I fail to see the point of recording every single goddamn transaction. Why can’t we enter tax-related transactions only? Income: sure. Medical-related expenses: yeah. Business expenses: of course. Property tax, state tax, and car registration: yep. Capital improvements on the house: yes. But come ON: every trip to Costco, Walmart, and Safeway? Every bottle of olive oil, loaf of bread, package of dog food? Seriously? Why is that necessary?

Obviously, for the business “tax-related” would mean every single transaction. But for the personal stuff, what is the point of entering dozens and even hundreds of transactions that are irrelevant for tax purposes? If all I recorded were income, medical and insurance expenses, charitable contributions, tax payments, capital improvements, investment income & expenses…wouldn’t that be quite enough? I mean, for godsake…we know what net worth is, and we know what net income/expense balance is: all we have to do is enter the bank balance at the beginning of the year, the bank balance at the end of the year, and figure the difference. Quickbooks downloads bank transactions and preserves them, in a clumsy way. Fidelity provides reports for all IRA and non-IRA investments. So…why are we doing this?

Add to the list of things to do today: Ask accountant why are we doing this.

Ruby just peed all over one of Cassie’s pee mats. Suspicions confirmed. Because Cassie has come un-house-trained, now Ruby figures she can forget that “outside” rubbish, too.

Cassie fell into a disturbing relapse yesterday. On her best days, she’s far from well. On a bad day? Well: disturbing.

She started having difficulty walking. The past few days, her chassis has just kind of given out: her hind legs either collapse or, on the slippery tiles, slide out from under her. Yesterday she was very weak, and by evening clearly was in pain. I dosed her with half a Benadryl and a baby aspirin at night, and by this morning she seems better.

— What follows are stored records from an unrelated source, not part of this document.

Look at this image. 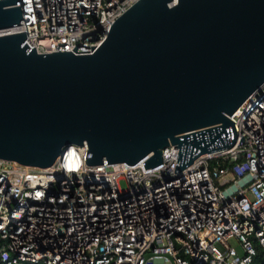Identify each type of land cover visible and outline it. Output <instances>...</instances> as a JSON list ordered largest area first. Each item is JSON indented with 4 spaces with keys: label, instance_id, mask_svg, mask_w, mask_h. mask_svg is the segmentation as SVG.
Instances as JSON below:
<instances>
[{
    "label": "water",
    "instance_id": "water-1",
    "mask_svg": "<svg viewBox=\"0 0 264 264\" xmlns=\"http://www.w3.org/2000/svg\"><path fill=\"white\" fill-rule=\"evenodd\" d=\"M0 0V28L22 18ZM0 33V158L47 166L86 141L87 163L174 171L242 142L229 116L264 82V0H135L91 49L38 51Z\"/></svg>",
    "mask_w": 264,
    "mask_h": 264
},
{
    "label": "built area",
    "instance_id": "built-area-1",
    "mask_svg": "<svg viewBox=\"0 0 264 264\" xmlns=\"http://www.w3.org/2000/svg\"><path fill=\"white\" fill-rule=\"evenodd\" d=\"M134 1L17 0L22 18L0 33L24 30L38 51L91 49ZM229 116L242 142L177 171L173 143L147 168L87 163L86 141L47 166L0 158V264H249L259 250L264 264V82Z\"/></svg>",
    "mask_w": 264,
    "mask_h": 264
},
{
    "label": "rangeland",
    "instance_id": "rangeland-1",
    "mask_svg": "<svg viewBox=\"0 0 264 264\" xmlns=\"http://www.w3.org/2000/svg\"><path fill=\"white\" fill-rule=\"evenodd\" d=\"M224 178V176H222V179ZM118 183L120 185V187L124 188L127 186V181L125 178H120L118 180ZM255 246H258L257 242L255 241V239L253 238V236H251ZM229 242L236 248V250L239 253H242V246L241 244L238 242V240L236 238H231L229 240ZM250 264H262V257L260 256V250L258 251V254L254 255L253 261Z\"/></svg>",
    "mask_w": 264,
    "mask_h": 264
},
{
    "label": "trees",
    "instance_id": "trees-1",
    "mask_svg": "<svg viewBox=\"0 0 264 264\" xmlns=\"http://www.w3.org/2000/svg\"><path fill=\"white\" fill-rule=\"evenodd\" d=\"M252 261H253V260H252ZM252 261H251V262H252ZM251 262H250V263H251ZM250 263H249V264H250Z\"/></svg>",
    "mask_w": 264,
    "mask_h": 264
}]
</instances>
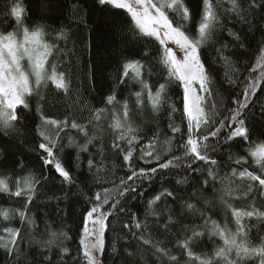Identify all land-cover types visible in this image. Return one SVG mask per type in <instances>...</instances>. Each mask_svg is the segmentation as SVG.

Sometimes she becomes confused. A few minutes ago I found her standing in the office with her nose sticking into the bookcase. She seemed not to know how to disengage herself from this pose. More and more often, too, she goes outside, she looks around…and she appears mystified. Her expression and body language seem to say What is this place? Where am I and how did I get here?

So…that’s depressing. Yesterday I thought it was “Time,” but knowing she may spring back to at least a marginally acceptable state discourages me from whisking her off to the vet to be put down. And yea verily: this morning she’s not well, but she’s not in those desperate straits, either. Far as the human eye can discern.

I discovered that closing the doors to two of the bedrooms cuts down considerably on the excreta pick-up. Why? That is unclear. But without the freezer/crafts room floor and the spare bedroom floor to use as outposts of the doggy loo, they’re both more inclined to arf at the door when the mood beckons.

But Cassie really needs to be physically guided outside and reminded to do her business about once an hour. Sometimes, if she’s feeling feeble, this entails picking her up, carrying her out the door, toting her to the peeing ground, setting her down, and then picking her up and carrying her back inside. Besides the obvious joy entailed, this poses yet another problem:

SDXB is determined to get me to go on a day trip to Castle Hot Springs with him. So enthused is he about this expedition that he has engineered an entire party with his present girlfriend and one of his other ex-girlfriends., which he expects me to join. He now has this scheduled for early February.

The problem is…if Cassie doesn’t accommodate his plan by shuffling off this mortal coil before then, there’s no way I can go with them.

I can’t leave her with my son: he has a job. (Remember those?) I can’t leave her outdoors all day: for one thing, she’s always been an indoor dog, and for another, even if she were accustomed to spending hours out of doors, it’s too cold now for that.

So…uhm… I really don’t quite know what to say… “Sure, I’ll come along if my dog is dead by then”?